→ Work task
Transcribe each line below verbatim; pictures excluded.

[Dataset excerpts]
☆ ☆ ☆
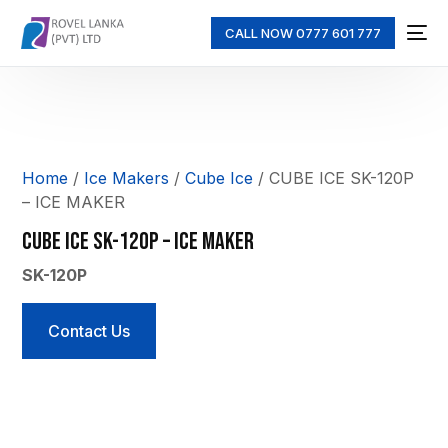
CALL NOW 0777 601 777
Home
/
Ice Makers
/
Cube Ice
/ CUBE ICE SK-120P
– ICE MAKER
CUBE ICE SK-120P – ICE MAKER
SK-120P
Contact Us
☆ ☆ ☆
→ Result for this exercise
CALL NOW 0777 601 777
Home
/
Ice Makers
/
Cube Ice
/ CUBE ICE SK-120P
– ICE MAKER
CUBE ICE SK-120P – ICE MAKER
SK-120P
Contact Us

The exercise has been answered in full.